Collected Garden Series, Fallen Peony
I particularly enjoyed Kingsbrae’s White Garden, an homage to Vita Sackville-West’s White Garden for Sissinghurst Castle in England. My image is something not available in the garden as it is a focused and composed view.
Collected Garden Series, White Garden
Using four pieces from your collection that reflect the four seasons.
Where I live in Canada, we have four very distinct and pronounced seasons. While it is a bit of a cliché to make art based on the seasonal change, it is the reality of where we live.
My work as a Horticultural Therapist focused my attention on the cycle of life and the cycle of the seasons as I created programs based on growing things from seed, seeing them flower and fruit, harvesting and cooking the bounty of the garden. There is something very reassuring in the return of the light in the spring and the sprouting of the first shoots and the taste of the first greens from the garden.
Rochester Field Portrait, July
I worked with one of my colleagues from my time working in Long Term Care and we set ourselves a project to collaborate for a year and mount an exhibition of the work we made together. Cynthia O’Brien is a clay artist and our exhibition entitled LifeCycle Conversations gave us both an opportunity to reconcile the burden of grief we carry from the experience of working with so many elderly residents who died on our watch, not to mention the death of our own fathers.

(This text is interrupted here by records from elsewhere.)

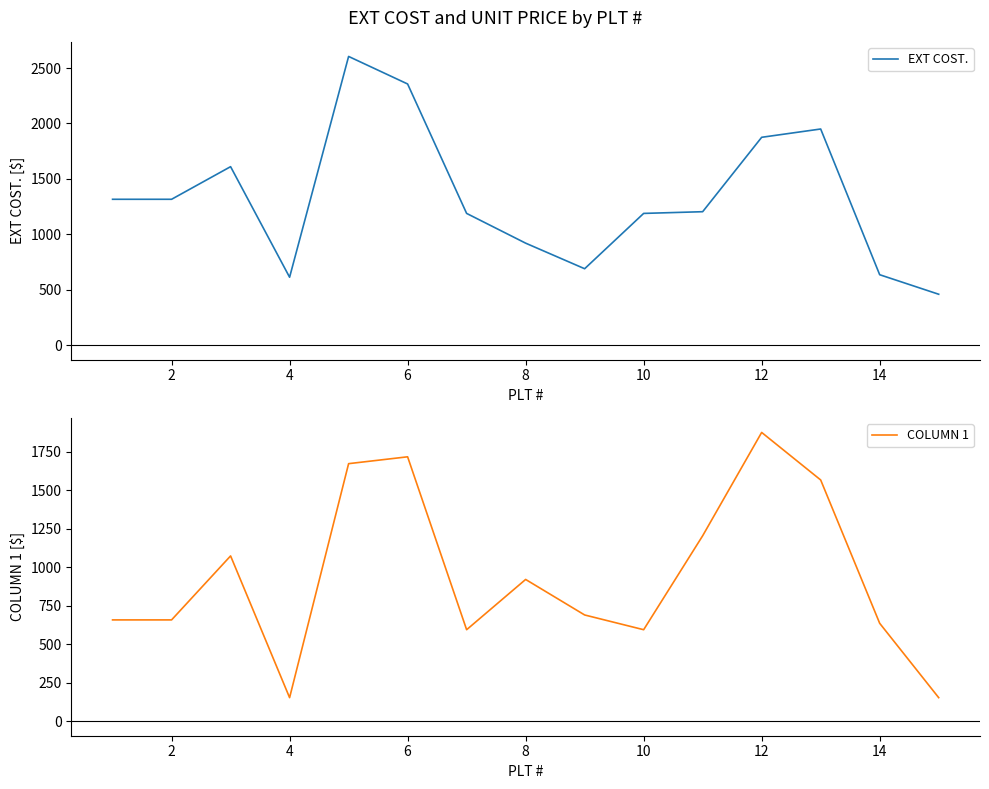

What is the highest value of the EXT COST. series?

2604.7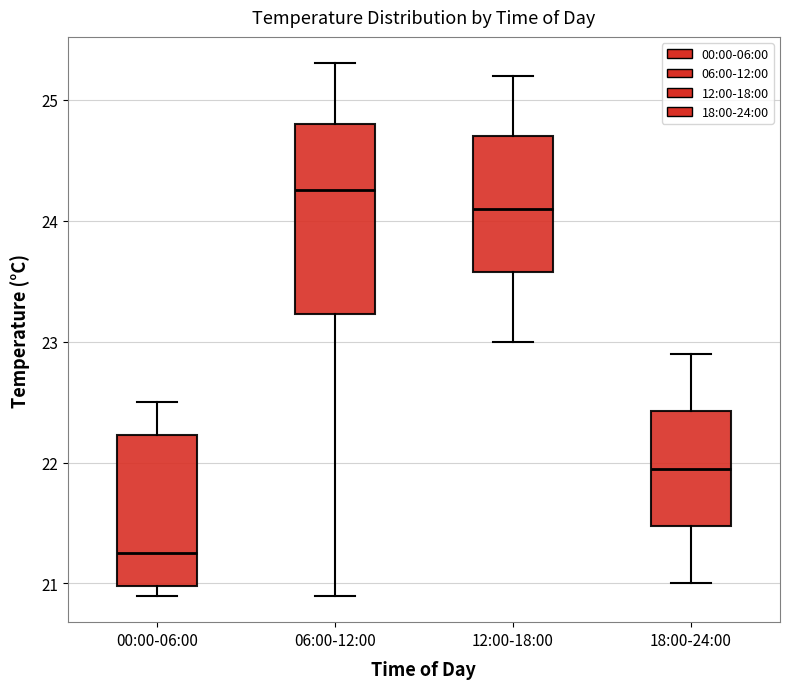

Which box is the tallest, from its lower edge to its upper edge?

06:00-12:00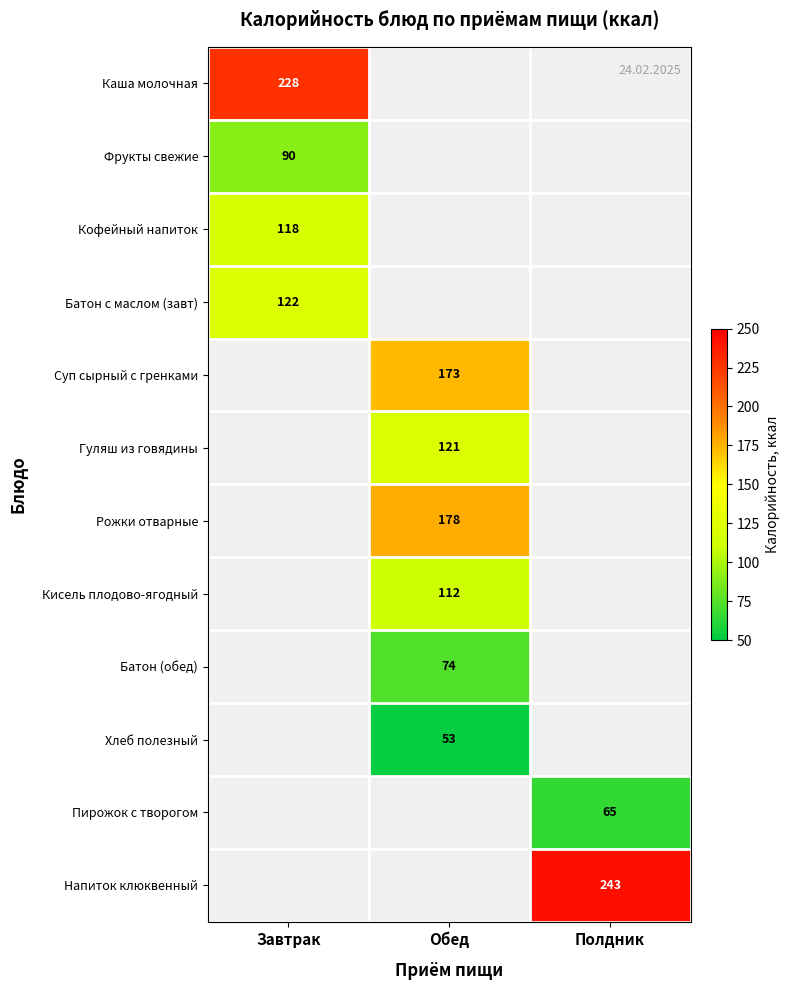

Is it true that Суп сырный с гренками equals 50 at Обед?

False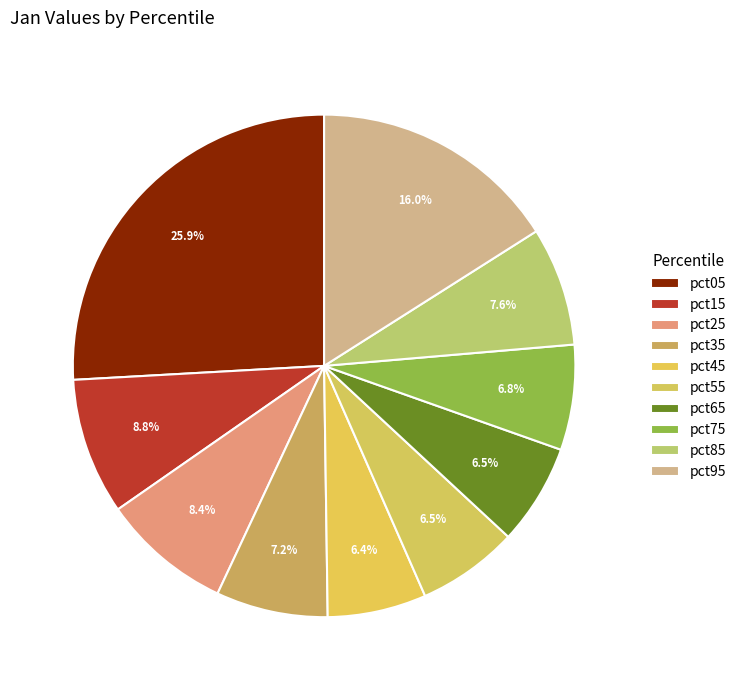

Combined, what portion of the pie is pct75 and pct65?

13.3%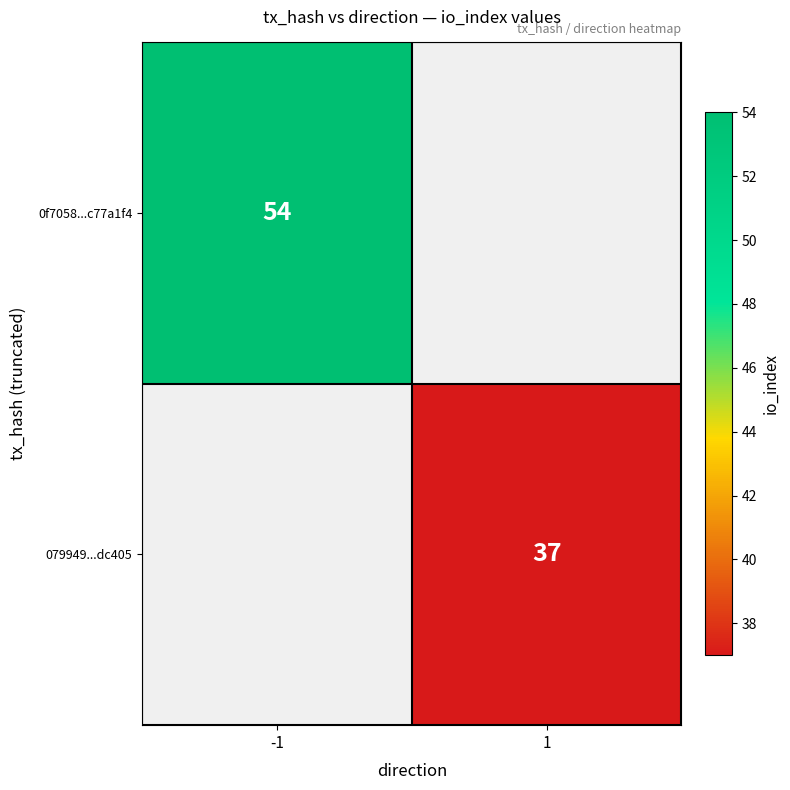

True or false: 079949...dc405 has a value of 18 at 1.

False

Gathering #3, Desire for Arcadia Series
Most of our work focused on the last chapter of the life cycle but my personal work goes on to encompass all the seasons. It does bring a kind of rounded balance to my view of life. Yes, death is a reality but so is birth the new beginning of the spring, the fullness of summer and the ripening of all things in the fall.
I offer four images to illustrate the seasonal changes and the turning of the great wheel of life.
Winter Forrest, Desire for Arcadia Series
In your opinion discuss the importance of nature, health, and art.
Using my art practice, I work toward shifting my perspective from human as machine and human as having dominion over the world, to a more holistic understanding that sees humanity as a part of the continuum of the natural world. I trace the changing seasons and the cycles of life, death and rebirth as a place of observation which I am able to more fully inhabit through my practice as a visual artist. I find myself soothed as well as oriented by handling flowers and twigs, leaves and soil and contemplating the ending of all things.
As an urban dweller I seek to explore and experience the natural world away from the built-up city. Yet my primary access to nature is in my small urban garden at home. It’s not a large garden but it holds a diverse collection of plants that has amused and fascinated me for a couple of decades. As a Horticultural Therapist I learned how important and supportive contact with the natural world is, especially in a sterile health care setting. I do wonder what the next generations of children will be like as many are being raised in a regimented tidy, interior world with far less access to the natural world than what I grew up with.